** Opening Exercise input block **
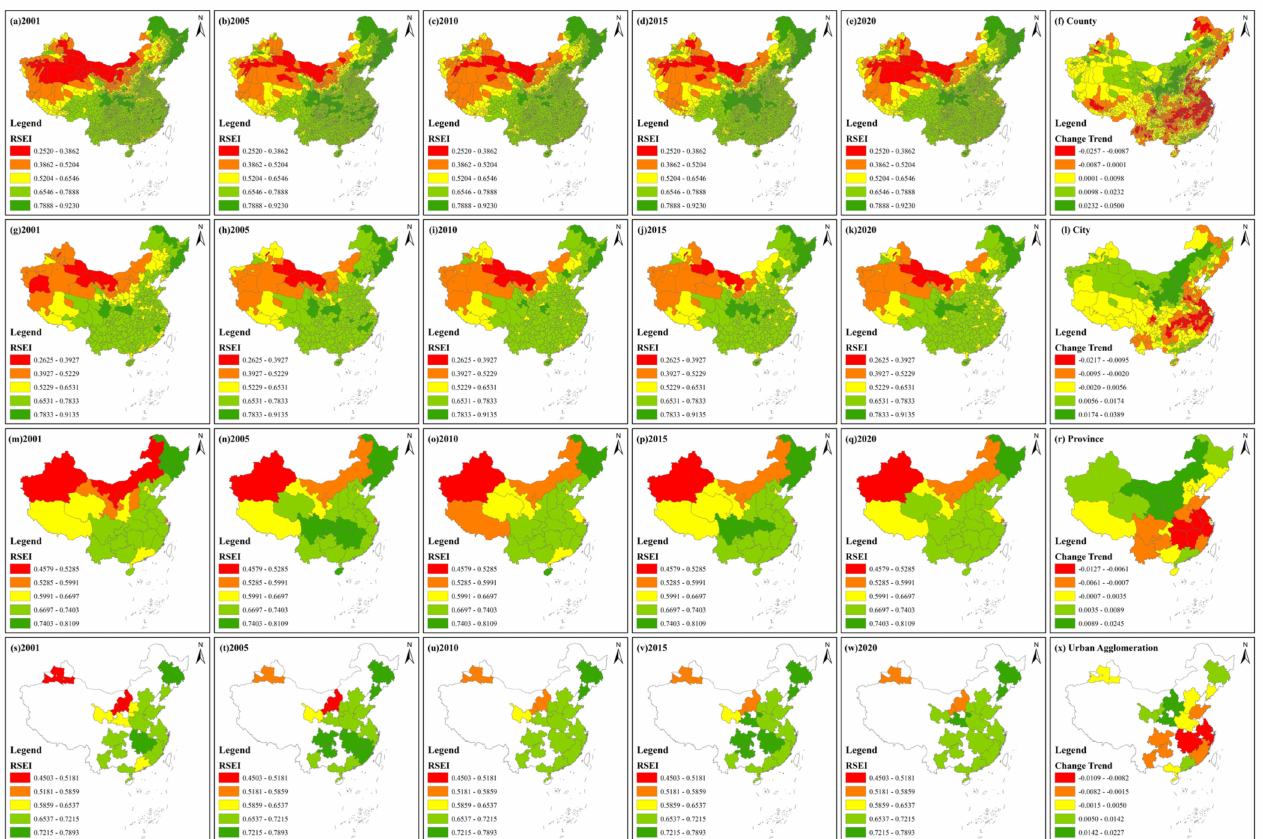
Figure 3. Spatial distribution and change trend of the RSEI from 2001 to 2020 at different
** Closing Exercise input block **
** Opening Exercise input block **
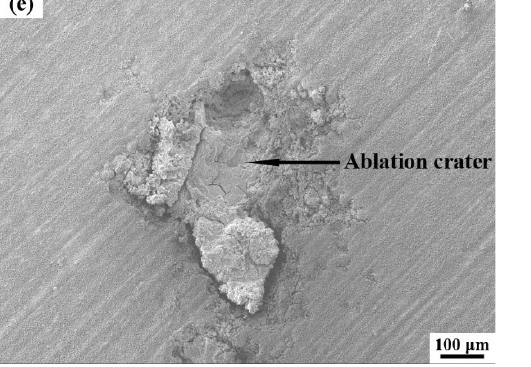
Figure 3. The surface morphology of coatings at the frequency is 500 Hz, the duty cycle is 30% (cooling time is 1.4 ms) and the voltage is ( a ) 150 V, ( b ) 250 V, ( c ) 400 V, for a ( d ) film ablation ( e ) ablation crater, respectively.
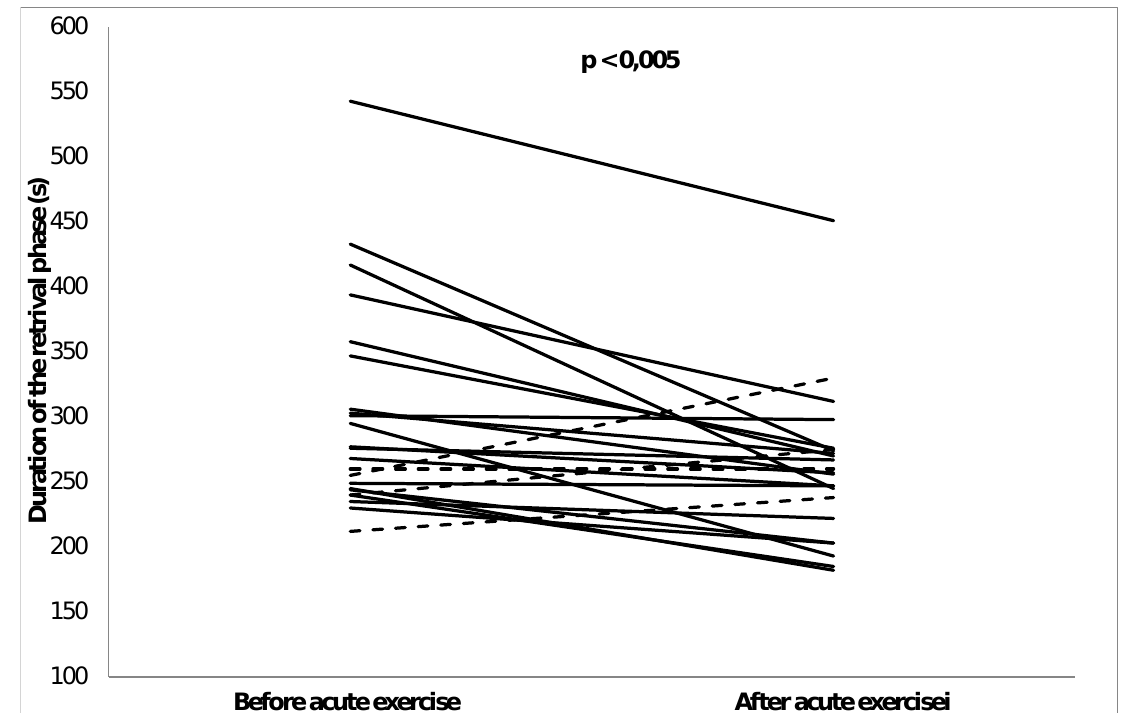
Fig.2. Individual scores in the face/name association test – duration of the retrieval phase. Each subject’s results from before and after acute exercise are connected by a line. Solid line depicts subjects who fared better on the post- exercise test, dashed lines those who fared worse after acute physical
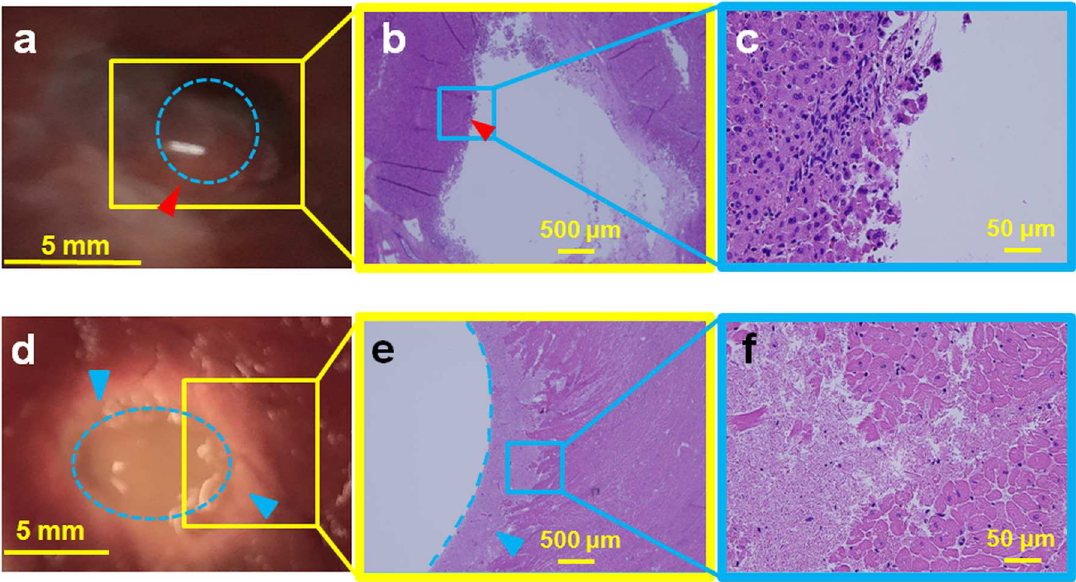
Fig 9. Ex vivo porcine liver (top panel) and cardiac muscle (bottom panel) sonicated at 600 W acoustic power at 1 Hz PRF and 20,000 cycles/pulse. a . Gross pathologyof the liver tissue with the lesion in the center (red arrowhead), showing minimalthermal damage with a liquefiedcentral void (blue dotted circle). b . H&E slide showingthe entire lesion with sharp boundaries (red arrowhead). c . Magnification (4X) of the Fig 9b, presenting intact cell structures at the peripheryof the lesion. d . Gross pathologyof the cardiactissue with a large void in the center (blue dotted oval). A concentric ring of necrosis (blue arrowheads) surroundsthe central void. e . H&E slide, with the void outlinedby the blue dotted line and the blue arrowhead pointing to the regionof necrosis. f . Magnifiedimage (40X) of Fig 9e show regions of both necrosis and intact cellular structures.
** Closing Exercise input block **
** Opening Exercise input block **
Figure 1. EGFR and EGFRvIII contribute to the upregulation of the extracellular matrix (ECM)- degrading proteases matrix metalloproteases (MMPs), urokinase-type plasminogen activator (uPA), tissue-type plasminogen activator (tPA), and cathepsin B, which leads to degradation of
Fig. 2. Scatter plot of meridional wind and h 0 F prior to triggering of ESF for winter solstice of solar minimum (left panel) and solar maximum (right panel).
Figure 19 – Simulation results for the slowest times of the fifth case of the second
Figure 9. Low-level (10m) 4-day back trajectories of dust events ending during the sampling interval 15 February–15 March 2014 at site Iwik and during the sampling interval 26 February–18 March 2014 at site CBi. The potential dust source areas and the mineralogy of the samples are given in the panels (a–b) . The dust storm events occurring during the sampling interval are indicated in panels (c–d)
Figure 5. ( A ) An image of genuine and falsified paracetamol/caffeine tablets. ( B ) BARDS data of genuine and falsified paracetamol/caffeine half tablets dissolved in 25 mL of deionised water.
** Closing Exercise input block **
*Task goal*:
Set the pictures aside and transcribe exactly the stretch of lines above, beginning with the one holding "Figure 3. The" and ending with the one holding "Fig 9. Ex vivo".

*Response to this task*:
Figure 3. The surface morphology of coatings at the frequency is 500 Hz, the duty cycle is 30% (cooling time is 1.4 ms) and the voltage is ( a ) 150 V, ( b ) 250 V, ( c ) 400 V, for a ( d ) film ablation ( e ) ablation crater, respectively.
Fig.2. Individual scores in the face/name association test – duration of the retrieval phase. Each subject’s results from before and after acute exercise are connected by a line. Solid line depicts subjects who fared better on the post- exercise test, dashed lines those who fared worse after acute physical
Fig 9. Ex vivo porcine liver (top panel) and cardiac muscle (bottom panel) sonicated at 600 W acoustic power at 1 Hz PRF and 20,000 cycles/pulse. a . Gross pathologyof the liver tissue with the lesion in the center (red arrowhead), showing minimalthermal damage with a liquefiedcentral void (blue dotted circle). b . H&E slide showingthe entire lesion with sharp boundaries (red arrowhead). c . Magnification (4X) of the Fig 9b, presenting intact cell structures at the peripheryof the lesion. d . Gross pathologyof the cardiactissue with a large void in the center (blue dotted oval). A concentric ring of necrosis (blue arrowheads) surroundsthe central void. e . H&E slide, with the void outlinedby the blue dotted line and the blue arrowhead pointing to the regionof necrosis. f . Magnifiedimage (40X) of Fig 9e show regions of both necrosis and intact cellular structures.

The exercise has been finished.